I asked Vivian where the infirmary was and she pointed to her right, where I saw a closed door that looked no different from the other closed doors in the hallway. I don’t know what I expected—not an entire wing devoted to the school’s ill, but maybe at least a plaque. I introduced myself, told Vivian I was a doctor and professor, and asked if I could look in on the facilities.
“Sure,” she told me. “We only have one patient right now, and she’s out of contagion.”
I knew she was speaking about E. I felt an overwhelming sense of anticipation, as if I were about to set eyes on a long-lost love. I don’t say this to romanticize the doctor–patient relationship or to suggest that I had anything other than a medical interest in E, but to communicate the magnitude of my feelings about the possibilities of the case.
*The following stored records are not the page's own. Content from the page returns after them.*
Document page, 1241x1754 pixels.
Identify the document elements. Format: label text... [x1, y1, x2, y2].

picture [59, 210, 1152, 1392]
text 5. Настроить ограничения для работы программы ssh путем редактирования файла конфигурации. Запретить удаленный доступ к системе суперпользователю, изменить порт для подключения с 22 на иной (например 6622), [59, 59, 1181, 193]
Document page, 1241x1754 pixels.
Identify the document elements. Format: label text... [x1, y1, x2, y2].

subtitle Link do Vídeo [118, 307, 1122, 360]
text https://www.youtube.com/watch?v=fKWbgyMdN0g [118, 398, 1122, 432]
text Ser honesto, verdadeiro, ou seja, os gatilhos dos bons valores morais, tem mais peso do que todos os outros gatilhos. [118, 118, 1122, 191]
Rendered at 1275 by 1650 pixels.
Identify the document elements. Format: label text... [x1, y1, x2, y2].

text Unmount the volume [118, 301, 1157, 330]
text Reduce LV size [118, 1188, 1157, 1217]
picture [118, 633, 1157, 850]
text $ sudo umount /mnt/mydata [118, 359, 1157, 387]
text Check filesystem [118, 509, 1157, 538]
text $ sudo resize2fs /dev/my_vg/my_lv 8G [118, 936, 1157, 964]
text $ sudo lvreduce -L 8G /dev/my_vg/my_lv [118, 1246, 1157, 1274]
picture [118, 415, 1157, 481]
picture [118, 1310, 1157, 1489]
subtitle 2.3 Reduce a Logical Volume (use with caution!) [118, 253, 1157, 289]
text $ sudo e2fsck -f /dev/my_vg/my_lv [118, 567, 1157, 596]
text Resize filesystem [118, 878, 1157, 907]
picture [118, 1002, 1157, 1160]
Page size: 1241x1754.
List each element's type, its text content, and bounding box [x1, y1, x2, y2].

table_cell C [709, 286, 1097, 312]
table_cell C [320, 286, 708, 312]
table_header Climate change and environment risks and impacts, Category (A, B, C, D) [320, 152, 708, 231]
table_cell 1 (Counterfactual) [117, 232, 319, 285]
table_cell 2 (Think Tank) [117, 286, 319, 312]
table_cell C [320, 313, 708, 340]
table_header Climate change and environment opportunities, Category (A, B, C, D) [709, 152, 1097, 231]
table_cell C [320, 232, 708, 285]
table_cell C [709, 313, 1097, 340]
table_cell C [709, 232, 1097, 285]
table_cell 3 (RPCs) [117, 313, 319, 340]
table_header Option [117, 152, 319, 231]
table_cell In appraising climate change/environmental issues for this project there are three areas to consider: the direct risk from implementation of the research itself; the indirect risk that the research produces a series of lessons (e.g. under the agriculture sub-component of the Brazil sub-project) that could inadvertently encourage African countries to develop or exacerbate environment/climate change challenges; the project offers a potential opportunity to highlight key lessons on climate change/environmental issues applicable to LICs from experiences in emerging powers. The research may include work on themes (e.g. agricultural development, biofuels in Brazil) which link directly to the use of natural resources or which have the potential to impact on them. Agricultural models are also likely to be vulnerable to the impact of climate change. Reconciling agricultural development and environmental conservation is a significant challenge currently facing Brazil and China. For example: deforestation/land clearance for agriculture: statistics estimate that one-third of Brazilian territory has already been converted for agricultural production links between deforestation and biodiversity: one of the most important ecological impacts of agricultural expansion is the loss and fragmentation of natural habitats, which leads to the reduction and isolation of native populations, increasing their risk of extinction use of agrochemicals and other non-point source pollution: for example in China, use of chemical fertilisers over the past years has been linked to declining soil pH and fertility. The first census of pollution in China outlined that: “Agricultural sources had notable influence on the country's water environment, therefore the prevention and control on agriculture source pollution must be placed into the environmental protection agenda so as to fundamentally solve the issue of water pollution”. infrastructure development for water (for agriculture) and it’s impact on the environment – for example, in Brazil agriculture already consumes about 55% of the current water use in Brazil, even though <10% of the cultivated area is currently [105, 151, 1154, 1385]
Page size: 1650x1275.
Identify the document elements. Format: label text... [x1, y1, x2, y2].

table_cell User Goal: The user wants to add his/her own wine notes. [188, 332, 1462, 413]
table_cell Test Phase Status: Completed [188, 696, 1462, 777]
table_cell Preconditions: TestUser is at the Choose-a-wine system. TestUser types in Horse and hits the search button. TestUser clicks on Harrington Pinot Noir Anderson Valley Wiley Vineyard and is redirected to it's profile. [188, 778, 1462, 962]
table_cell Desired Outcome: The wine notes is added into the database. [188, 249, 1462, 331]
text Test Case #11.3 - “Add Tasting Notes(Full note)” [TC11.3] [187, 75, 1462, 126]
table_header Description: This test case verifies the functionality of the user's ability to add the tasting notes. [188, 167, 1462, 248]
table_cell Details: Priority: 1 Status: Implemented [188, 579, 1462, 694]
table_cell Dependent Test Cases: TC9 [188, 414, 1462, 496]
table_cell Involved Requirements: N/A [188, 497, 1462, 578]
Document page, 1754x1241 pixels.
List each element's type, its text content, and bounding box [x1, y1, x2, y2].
The infirmary was dim and I had to wait a moment for my eyes to adjust from the brightness of the hallway. Vinyl shades were pulled down over the windows, even though it was the middle of the afternoon. There were translucent curtains over the shades, which I found to be a strange touch, as they seemed to have no utilitarian purpose. It was almost as if they were hung as a joke. I saw six beds with metal frames, all of them empty.